Le Sourire du Scribe, 79

Publié le par Louis Racine

Le Sourire du Scribe, 79

 

Le lendemain matin, j’accompagnai Ursule à Clermont. Elle accepta de me déposer à L’Avenir, pendant qu’elle faisait divers achats pour Estelle et pour Jacques.

« PMA » n’était pas là, mais on se souvenait de moi, et on me laissa consulter les archives. J’avais très peu de temps. Je comptais sur la chance autant que sur mon intuition. En quelques minutes, je trouvai ce que je cherchais : la même petite annonce, publiée à deux mois de distance. Il devait y avoir eu d’autres parutions, d’autres jours de la semaine, mais le temps me manquait pour le vérifier. Je me contentai de noter les dates et le texte, et m’en allai, non sans avoir chaleureusement remercié la secrétaire.

Ursule arrivait juste comme je sortais. Nous passâmes à la librairie où travaillait Manoury, toujours en vacances, et achetâmes quelques bouquins. Je pris notamment Surveiller et punir, que Jacques m’avait dit n’avoir pas lu.

Outre des livres, nous lui apportions des vêtements, des ustensiles de toilette, et le magnétophone portable ayant appartenu à son beau-père. Ursule avait eu l’idée de l’offrir à son gendre. Elle y avait joint, parmi les bandes qui s’y adaptaient, celles où Dumuids avait enregistré de la musique, essentiellement des opéras.

Il me sembla que Jacques n’appréciait guère ce présent. Elle dut avoir la même impression :

– Tu aurais peut-être préféré les chants d’oiseaux, dit-elle en manière de plaisanterie.

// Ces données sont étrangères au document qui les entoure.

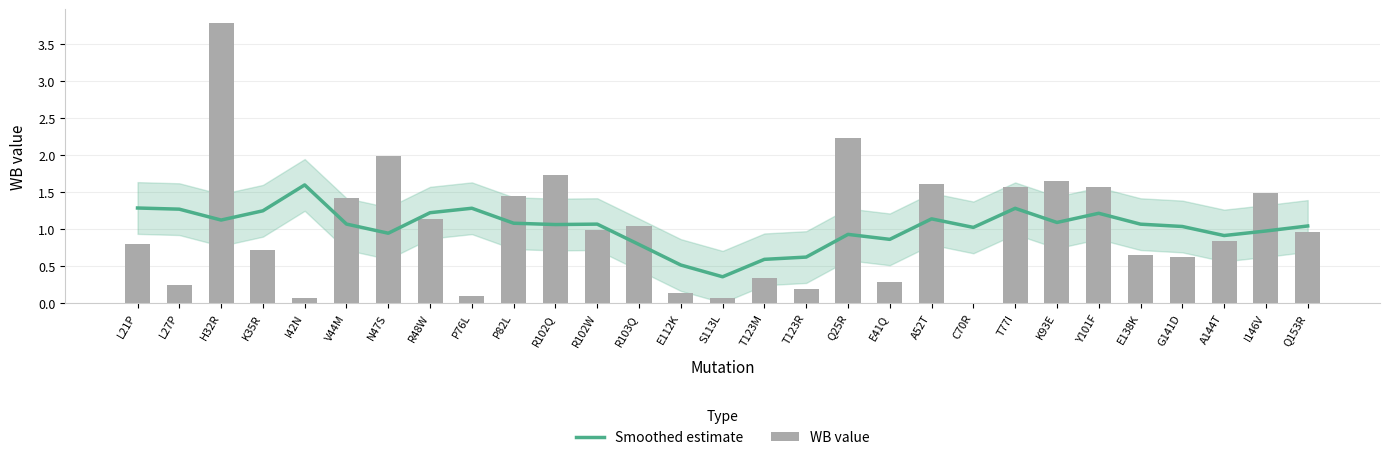

At E41Q, list the series in order from largest to smallest.

Smoothed estimate, WB value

– Non, bien sûr, mère, mais on va sûrement me confisquer le cordon.

– Qu’est-ce que tu crois ? J’ai mis des piles.

Il se dérida :

– Suis-je bête ! Ça marche aussi avec des piles, ces appareils-là.

– On ne saurait penser à tout, commentai-je.

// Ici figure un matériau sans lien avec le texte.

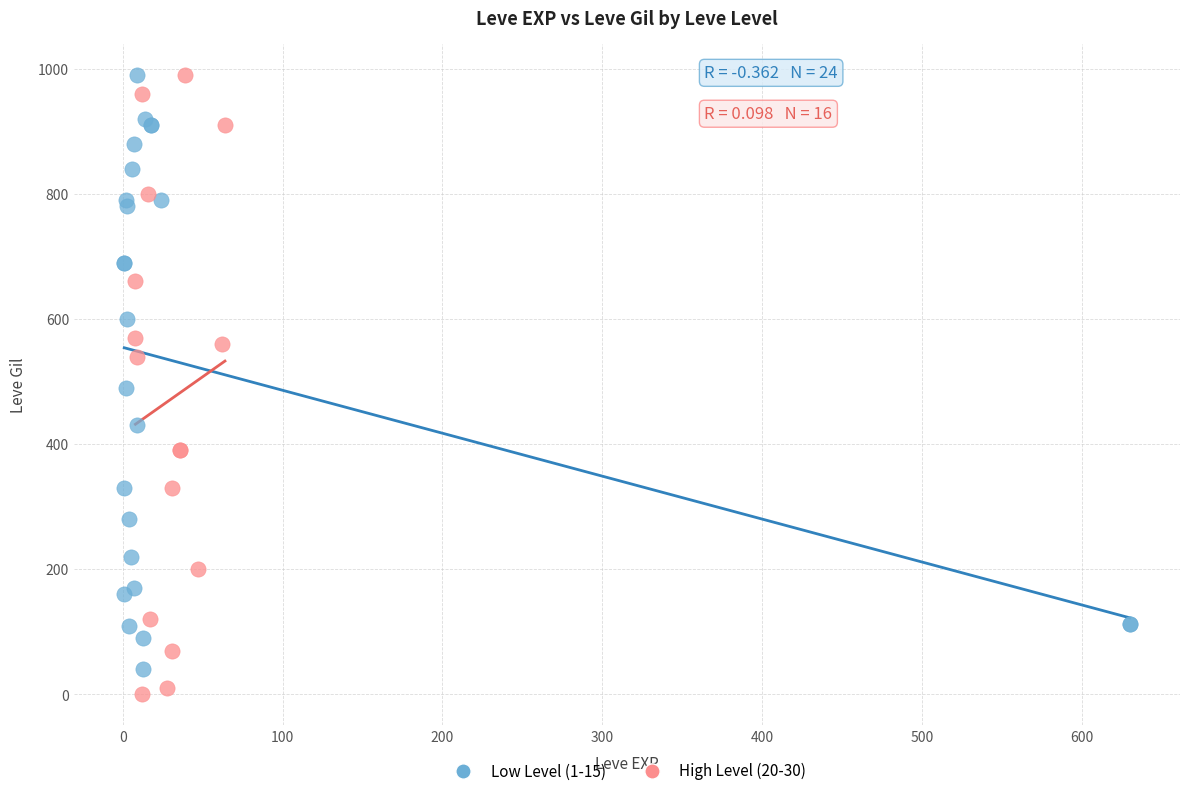

Which series has the largest Y range (max minus min)?

High Level (20-30)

Le redite parut lui échapper. Elle était pourtant lourde de sens.

– Au fait, ma brosse à dents ?

– Nous l’avons, dit Ursule. Et même un petit rasoir électrique, cadeau de Louis.

– À piles, précisai-je.

Il me remercia.

– C’est vrai qu’ici, dit-il, les rasoirs à lames sont interdits, tout comme les ceintures, les lacets… et  les cordons, ajouta-t-il en me fixant intensément. Et les fenêtres ne s’ouvrent pas ; c’est l’enfer.

– Moi, ça m’évoque autre chose.

Ursule posa sur moi un regard interrogateur. Jacques avait pris Foucault et le feuilletait.

– Nous allons voir Estelle. Tu viens ?

Il leva les yeux vers sa belle-mère.

– Non, merci. Je veux dire : je ne me sens pas d’attaque. Embrassez-la pour moi.

Son expression s’était de nouveau assombrie.

– Il faut le comprendre, me dit Ursule comme nous quittions la salle. Il doit éprouver un terrible sentiment de culpabilité. Mieux vaut le laisser tranquille. J’ai si peur qu’il recommence !

Le visage lumineux d’Estelle contrastait avec la face parcheminée de son beau-frère. Quoique faible encore, et bouleversée d’apprendre coup sur coup la tentative de suicide de Jacques et la mort de Georges – je lui tus, comme à Ursule, celle de la mère Moineau –, elle étincelait de beauté.